Lawrence M. Anovitz, and James G. Blencoe

Oak Ridge National Laboratory, Geochemistry Group, Oak Ridge, TN, United States

The properties of albitic melts are central to thermodynamic models for synthetic and natural granitic liquids. We have analyzed published phase-equilibrium and thermodynamic data for the dry fusion of high albite to develop a more accurate equation for the Gibbs free energy of this reaction to 30 kbar and 1400 degrees C. Strict criteria for reaction reversal were used to evaluate the phase-equilibrium data, and the thermodynamic properties of solid and liquid albite were evaluated using the published uncertainties in the original measurements.
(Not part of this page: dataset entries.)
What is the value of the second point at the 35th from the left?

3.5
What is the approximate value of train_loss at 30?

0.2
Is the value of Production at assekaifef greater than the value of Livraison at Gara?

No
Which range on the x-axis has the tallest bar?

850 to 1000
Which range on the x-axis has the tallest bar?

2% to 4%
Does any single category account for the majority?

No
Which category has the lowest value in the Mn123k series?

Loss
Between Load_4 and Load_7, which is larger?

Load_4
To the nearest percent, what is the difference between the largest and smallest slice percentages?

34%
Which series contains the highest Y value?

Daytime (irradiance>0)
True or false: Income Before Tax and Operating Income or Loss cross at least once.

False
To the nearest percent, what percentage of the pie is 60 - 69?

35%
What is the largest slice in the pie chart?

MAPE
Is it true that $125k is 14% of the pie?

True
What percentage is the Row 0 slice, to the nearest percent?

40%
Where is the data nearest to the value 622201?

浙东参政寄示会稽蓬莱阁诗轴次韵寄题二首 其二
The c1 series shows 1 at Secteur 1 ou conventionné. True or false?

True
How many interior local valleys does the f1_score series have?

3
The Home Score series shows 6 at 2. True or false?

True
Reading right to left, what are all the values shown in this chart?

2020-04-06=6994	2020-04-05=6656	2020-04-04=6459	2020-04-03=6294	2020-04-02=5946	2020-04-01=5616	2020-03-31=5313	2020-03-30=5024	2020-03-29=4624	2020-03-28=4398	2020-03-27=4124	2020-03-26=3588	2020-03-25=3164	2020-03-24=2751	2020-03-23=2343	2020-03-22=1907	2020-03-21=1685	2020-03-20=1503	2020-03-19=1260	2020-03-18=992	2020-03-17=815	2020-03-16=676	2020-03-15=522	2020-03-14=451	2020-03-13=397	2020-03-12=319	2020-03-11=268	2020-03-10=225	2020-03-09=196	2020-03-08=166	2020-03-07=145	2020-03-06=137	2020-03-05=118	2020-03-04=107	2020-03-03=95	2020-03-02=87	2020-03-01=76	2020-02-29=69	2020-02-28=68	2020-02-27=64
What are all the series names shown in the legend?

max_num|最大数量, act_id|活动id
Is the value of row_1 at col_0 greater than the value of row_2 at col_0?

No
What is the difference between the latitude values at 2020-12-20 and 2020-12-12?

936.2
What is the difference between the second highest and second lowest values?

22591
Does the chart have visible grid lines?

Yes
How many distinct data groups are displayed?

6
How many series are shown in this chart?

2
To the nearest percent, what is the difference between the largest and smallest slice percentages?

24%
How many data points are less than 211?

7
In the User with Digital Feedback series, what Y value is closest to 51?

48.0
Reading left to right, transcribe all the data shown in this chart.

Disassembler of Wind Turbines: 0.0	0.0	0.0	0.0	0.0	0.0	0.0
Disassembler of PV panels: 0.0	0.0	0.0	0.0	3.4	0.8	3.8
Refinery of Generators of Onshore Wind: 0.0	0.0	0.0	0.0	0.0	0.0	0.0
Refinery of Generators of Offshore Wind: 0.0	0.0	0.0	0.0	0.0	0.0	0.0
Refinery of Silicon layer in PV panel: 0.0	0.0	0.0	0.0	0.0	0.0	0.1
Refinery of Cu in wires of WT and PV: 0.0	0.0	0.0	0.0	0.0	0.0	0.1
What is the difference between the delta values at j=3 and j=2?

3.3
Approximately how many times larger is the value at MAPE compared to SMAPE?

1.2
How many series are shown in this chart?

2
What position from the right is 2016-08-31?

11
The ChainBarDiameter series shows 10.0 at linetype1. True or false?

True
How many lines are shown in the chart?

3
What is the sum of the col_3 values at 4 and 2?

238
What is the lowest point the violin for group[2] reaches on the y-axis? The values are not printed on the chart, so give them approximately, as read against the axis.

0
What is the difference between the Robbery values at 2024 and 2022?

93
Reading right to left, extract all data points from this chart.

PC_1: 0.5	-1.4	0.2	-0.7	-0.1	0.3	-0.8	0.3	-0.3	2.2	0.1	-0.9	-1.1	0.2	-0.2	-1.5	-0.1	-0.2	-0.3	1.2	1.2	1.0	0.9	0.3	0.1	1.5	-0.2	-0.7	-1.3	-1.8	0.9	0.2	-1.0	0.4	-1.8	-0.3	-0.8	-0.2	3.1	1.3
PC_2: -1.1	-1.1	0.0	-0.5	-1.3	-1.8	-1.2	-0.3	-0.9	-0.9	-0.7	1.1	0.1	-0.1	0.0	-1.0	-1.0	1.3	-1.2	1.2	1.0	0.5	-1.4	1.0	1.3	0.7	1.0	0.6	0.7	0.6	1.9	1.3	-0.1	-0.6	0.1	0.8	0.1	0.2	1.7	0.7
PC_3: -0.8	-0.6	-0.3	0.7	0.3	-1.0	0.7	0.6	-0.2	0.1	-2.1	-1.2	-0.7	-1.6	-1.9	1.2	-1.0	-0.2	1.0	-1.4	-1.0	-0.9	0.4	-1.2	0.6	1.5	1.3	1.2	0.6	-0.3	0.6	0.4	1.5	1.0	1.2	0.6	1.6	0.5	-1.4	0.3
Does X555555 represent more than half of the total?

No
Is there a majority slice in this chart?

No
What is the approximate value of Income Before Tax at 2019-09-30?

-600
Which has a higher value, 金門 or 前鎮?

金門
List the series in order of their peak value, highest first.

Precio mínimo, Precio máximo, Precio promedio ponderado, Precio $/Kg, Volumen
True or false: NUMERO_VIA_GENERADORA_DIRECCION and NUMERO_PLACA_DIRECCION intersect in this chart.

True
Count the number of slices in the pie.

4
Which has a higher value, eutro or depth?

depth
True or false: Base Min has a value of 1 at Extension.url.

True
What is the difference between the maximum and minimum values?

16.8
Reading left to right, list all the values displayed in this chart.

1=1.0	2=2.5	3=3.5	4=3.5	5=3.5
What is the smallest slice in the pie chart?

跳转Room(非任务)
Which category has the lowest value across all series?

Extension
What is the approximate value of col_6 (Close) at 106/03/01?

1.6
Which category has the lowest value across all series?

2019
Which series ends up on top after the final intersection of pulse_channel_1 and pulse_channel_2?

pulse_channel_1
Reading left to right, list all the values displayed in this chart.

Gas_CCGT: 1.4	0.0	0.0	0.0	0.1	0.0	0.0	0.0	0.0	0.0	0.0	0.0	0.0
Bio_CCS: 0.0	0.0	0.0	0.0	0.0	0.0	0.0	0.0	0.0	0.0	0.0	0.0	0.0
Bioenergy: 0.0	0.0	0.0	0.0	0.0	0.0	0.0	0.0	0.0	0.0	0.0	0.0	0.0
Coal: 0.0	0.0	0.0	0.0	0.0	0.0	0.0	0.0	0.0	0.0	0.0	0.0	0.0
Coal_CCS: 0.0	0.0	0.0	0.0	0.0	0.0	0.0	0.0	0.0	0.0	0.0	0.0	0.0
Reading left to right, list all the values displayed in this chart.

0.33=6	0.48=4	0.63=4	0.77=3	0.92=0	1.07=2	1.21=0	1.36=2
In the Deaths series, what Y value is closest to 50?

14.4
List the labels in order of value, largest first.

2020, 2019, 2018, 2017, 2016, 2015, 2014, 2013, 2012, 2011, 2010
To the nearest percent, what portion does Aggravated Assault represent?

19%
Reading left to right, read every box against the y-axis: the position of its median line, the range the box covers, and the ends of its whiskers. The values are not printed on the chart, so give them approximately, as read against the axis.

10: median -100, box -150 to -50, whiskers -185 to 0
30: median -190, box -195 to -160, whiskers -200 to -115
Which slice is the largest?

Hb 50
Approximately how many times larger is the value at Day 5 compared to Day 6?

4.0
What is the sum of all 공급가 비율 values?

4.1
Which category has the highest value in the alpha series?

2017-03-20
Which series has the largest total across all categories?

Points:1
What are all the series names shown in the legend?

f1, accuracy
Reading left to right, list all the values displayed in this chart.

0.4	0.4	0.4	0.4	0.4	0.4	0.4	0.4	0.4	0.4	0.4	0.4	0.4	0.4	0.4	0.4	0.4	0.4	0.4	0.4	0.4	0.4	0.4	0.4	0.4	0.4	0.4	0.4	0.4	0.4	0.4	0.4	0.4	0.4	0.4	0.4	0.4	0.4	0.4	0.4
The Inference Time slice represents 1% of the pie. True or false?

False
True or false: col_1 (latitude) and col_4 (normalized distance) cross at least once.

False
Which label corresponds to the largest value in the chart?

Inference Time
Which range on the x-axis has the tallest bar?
Results suggest that neither available phase-equilibrium experiments nor thermodynamic data tightly constrain the location of the reaction. Experimental solidus temperatures at 1 atm range from 1100 to 1120 degrees C. High-pressure experiments were not reversed completely and may have been affected by several sources of error, but the apparent inconsistencies among the results of the various experimentalists are eliminated when only half-reversal data are considered. Uncertainties in thermodynamic data yield large variations in permissible reaction slopes. Disparities between experimental and calculated melting curves are, therefore, largely attributable to these difficulties, and there is no fundamental disagreement between the available phase-equilibrium and thermodynamic data for the dry melting of albite. Consequently, complex speciation models for albitic melts, based on the assumption that these discrepancies represent a real characteristic of the system, are unjustified at this time.